**Task prompt:**
Every line of the material below in which "APERTURE" shows up is to be located and copied.

**Excerpted data:**
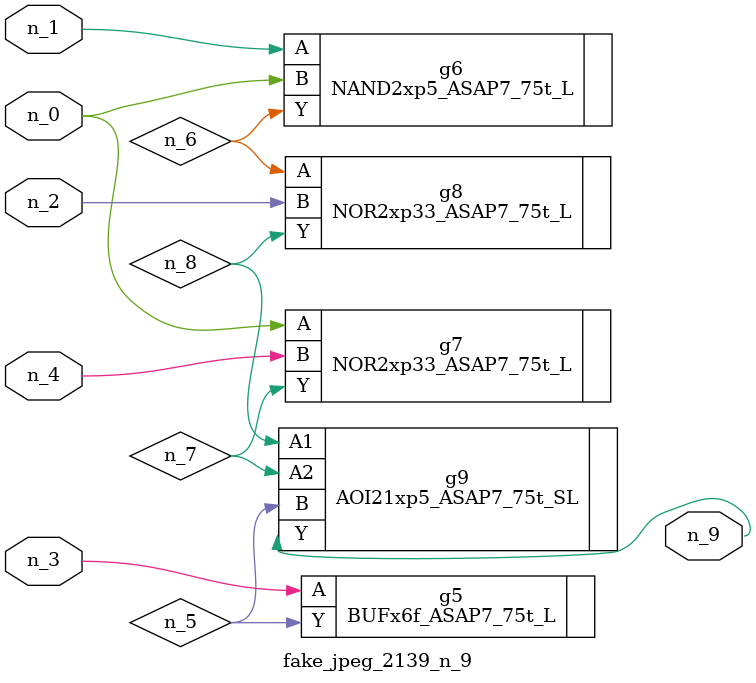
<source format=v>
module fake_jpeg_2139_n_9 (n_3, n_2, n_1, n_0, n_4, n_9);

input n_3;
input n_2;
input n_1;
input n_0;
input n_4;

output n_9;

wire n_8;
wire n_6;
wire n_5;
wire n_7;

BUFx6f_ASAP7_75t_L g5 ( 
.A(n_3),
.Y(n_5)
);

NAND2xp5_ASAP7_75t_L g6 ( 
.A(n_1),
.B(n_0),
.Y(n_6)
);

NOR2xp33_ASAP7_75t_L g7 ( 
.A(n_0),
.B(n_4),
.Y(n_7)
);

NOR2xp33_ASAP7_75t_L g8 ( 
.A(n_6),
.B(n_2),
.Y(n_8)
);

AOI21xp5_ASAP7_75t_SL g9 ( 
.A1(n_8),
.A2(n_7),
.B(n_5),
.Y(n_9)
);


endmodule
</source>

...

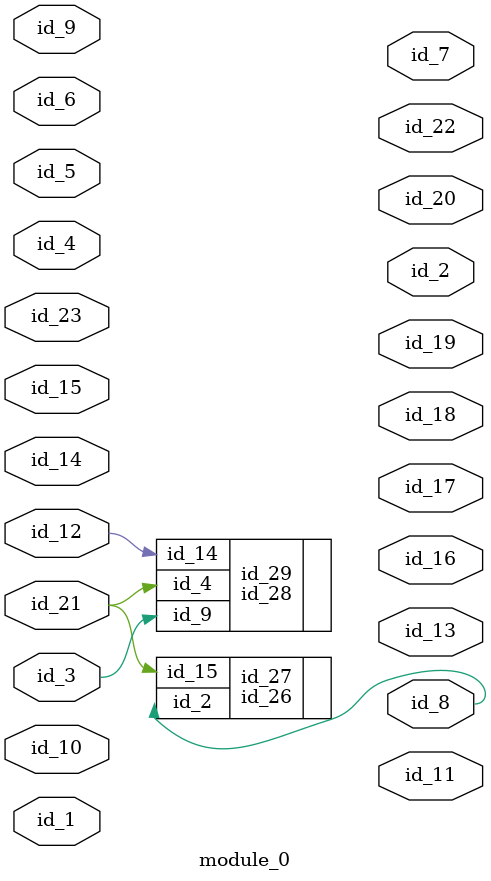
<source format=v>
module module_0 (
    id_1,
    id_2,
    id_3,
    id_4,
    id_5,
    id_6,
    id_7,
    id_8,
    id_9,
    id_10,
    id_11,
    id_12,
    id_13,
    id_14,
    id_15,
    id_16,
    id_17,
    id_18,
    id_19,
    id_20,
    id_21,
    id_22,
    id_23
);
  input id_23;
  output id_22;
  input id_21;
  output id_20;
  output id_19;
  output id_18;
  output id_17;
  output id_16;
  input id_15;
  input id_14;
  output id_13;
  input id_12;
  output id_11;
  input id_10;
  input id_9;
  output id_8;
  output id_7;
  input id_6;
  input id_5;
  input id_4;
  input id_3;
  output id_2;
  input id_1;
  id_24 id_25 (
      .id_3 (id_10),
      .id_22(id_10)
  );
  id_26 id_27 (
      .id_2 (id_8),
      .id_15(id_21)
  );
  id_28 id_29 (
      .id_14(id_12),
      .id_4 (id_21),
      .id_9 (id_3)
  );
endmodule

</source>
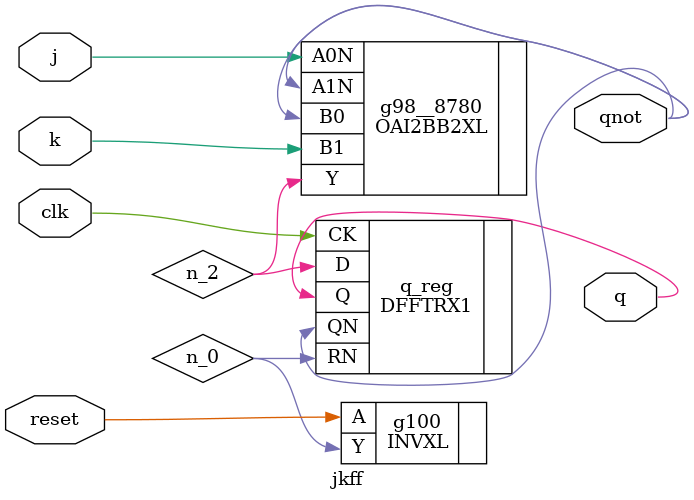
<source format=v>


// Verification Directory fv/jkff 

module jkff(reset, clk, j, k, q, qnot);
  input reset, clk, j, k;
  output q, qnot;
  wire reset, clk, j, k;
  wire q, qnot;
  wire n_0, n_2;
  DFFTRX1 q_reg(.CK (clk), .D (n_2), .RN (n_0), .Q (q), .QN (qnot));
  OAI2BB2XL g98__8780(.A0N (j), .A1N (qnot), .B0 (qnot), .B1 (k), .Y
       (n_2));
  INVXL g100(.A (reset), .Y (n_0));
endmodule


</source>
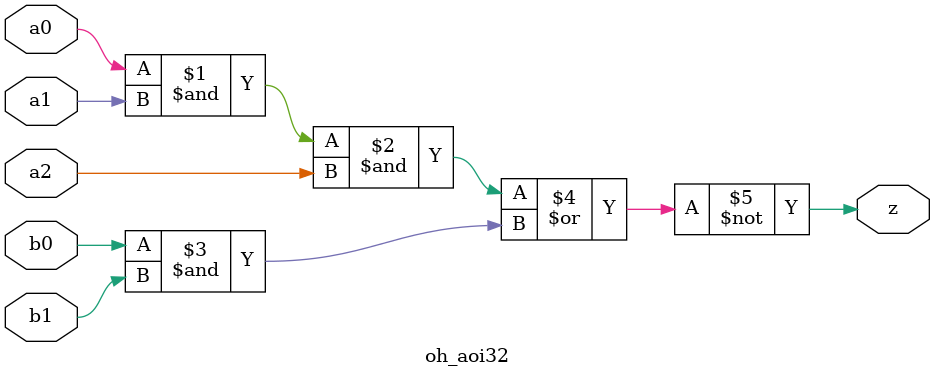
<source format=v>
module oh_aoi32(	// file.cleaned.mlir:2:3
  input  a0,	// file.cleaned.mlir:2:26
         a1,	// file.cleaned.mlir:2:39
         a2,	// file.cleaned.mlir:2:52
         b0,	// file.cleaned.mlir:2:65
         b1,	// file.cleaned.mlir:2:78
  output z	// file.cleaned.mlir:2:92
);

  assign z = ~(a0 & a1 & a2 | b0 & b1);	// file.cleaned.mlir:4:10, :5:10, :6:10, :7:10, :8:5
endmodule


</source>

...

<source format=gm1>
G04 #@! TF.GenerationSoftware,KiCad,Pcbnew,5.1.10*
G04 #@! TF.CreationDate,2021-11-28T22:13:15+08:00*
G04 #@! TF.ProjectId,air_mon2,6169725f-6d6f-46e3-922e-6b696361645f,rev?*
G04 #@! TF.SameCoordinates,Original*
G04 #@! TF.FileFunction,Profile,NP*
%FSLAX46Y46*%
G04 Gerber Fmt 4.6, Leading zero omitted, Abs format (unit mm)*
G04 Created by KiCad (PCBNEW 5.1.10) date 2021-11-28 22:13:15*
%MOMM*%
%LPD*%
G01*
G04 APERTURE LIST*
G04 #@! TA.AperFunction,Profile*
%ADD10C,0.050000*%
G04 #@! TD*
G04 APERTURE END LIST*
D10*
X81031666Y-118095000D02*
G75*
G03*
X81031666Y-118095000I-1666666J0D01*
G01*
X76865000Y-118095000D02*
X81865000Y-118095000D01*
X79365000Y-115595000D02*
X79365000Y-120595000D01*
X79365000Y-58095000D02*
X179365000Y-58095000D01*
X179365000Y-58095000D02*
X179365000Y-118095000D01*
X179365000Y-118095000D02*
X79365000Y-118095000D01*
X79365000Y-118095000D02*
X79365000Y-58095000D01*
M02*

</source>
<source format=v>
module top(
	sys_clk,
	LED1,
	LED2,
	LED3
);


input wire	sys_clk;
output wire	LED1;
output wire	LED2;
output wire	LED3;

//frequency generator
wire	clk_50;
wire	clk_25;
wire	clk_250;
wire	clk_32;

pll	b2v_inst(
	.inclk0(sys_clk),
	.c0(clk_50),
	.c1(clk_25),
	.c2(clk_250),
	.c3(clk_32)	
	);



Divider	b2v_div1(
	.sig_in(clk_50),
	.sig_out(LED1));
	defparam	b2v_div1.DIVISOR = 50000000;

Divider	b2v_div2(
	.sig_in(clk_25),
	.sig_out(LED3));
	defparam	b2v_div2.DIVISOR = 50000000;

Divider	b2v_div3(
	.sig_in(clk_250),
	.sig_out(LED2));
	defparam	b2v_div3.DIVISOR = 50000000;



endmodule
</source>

**Answer to this exercise:**
G04 APERTURE LIST*
G04 APERTURE END LIST*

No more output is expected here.